*** ФРАГМЕНТ ТЕКСТА

Михаил КРАСИКОВ

"Строка, оборванная … пулей"?
Судьба наследия Михаила Кульчицкого как зеркало нашей эпохи

19 января 2003 г . исполнилось 60 лет со дня гибели поэта-харьковчанина Михаила Кульчицкого (1919 - 1943). Дата эта осталась не замеченной ни "культурной общественностью" Харькова, ни, тем более, властями. А зря.
Кульчицкий, давший в одной строке, может быть, самый точный образ Харькова ("сильный, как пожатие руки") и погибший "за него и за страну родную", безусловно, заслуживает нашей памяти. Но …
Вышедшая в 1991 году книга его стихов давно стала библиографической редкостью, а дополненное интереснейшими стихами, письмами, дневниками, фотографиями переиздание сборника. "Вместо счастья", позволяющее полнее раскрыть личность этого талантливого человека, наверное, еще долго не появится на свет божий по финансовым причинам: кого сейчас интересуют некоммерческие проекты ?!
В 1989 г. в результате усилий ряда общественных организаций и автора этих строк, при поддержке Червонозаводского райисполкома была, наконец, в День города установлена мемориальная доска на доме (пер. Ващенковский, 2), где родился и вырос поэт. Но барельеф и отлитые в металле знаменитые строки "Самое страшное в мире - это быть успокоенным" - провисели ровно 10 лет.
Одни варвары украли бронзовую голову поэта, другие - купили, третьи - расплющили, а четвертые… равнодушно проходят мимо дома, где лишь прямоугольничек облицовки да две дырки от штырей напоминают о том, что это здание каким-то образом вошло в нашу историю.

******
*** ИСХОДНЫЕ ДАННЫЕ

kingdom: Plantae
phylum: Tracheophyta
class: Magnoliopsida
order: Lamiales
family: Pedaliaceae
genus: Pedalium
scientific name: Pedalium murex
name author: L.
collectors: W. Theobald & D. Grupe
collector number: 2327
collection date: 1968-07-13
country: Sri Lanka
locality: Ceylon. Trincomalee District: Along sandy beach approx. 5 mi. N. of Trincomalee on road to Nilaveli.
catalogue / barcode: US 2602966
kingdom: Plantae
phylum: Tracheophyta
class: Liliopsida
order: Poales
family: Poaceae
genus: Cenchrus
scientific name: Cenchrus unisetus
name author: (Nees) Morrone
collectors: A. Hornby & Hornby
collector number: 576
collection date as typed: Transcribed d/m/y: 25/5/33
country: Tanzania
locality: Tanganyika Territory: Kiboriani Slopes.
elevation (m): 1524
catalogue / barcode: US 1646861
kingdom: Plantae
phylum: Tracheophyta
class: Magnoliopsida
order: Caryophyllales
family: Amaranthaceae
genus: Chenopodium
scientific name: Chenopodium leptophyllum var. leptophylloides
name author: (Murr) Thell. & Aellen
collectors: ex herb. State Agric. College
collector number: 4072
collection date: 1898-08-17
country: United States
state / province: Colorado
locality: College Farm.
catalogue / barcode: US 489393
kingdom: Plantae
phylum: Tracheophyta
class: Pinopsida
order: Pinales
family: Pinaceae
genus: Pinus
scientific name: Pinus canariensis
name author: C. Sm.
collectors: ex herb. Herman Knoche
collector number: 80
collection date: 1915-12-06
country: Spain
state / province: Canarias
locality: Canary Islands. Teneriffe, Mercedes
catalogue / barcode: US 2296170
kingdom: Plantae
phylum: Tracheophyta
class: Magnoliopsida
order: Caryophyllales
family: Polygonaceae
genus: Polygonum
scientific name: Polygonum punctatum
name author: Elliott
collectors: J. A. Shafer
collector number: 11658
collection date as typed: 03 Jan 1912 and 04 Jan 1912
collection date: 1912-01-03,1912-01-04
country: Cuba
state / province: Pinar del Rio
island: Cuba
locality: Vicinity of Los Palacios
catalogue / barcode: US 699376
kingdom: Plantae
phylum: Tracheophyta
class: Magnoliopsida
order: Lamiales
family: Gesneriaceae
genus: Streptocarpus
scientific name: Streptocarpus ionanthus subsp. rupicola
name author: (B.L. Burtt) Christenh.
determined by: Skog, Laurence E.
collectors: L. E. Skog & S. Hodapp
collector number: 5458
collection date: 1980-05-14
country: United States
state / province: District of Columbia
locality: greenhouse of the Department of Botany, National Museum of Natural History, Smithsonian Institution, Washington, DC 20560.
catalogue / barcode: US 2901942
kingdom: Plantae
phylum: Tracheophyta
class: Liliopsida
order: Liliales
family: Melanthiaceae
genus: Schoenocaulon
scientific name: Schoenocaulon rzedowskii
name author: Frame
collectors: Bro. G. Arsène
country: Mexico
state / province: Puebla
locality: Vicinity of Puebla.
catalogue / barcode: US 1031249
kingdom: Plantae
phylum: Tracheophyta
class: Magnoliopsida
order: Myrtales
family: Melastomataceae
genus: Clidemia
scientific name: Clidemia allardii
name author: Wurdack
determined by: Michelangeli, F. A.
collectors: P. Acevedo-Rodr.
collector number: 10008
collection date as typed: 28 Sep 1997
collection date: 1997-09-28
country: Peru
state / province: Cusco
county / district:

******

# ЗАДАНИЕ
Дословно процитируйте часть статьи о Михаиле Кульчицком между словами «Кульчицкий, давший в» и «некоммерческие проекты ?!» включительно.

# РЕЗУЛЬТАТ ВЫПОЛНЕНИЯ
Кульчицкий, давший в одной строке, может быть, самый точный образ Харькова ("сильный, как пожатие руки") и погибший "за него и за страну родную", безусловно, заслуживает нашей памяти. Но …
Вышедшая в 1991 году книга его стихов давно стала библиографической редкостью, а дополненное интереснейшими стихами, письмами, дневниками, фотографиями переиздание сборника. "Вместо счастья", позволяющее полнее раскрыть личность этого талантливого человека, наверное, еще долго не появится на свет божий по финансовым причинам: кого сейчас интересуют некоммерческие проекты ?!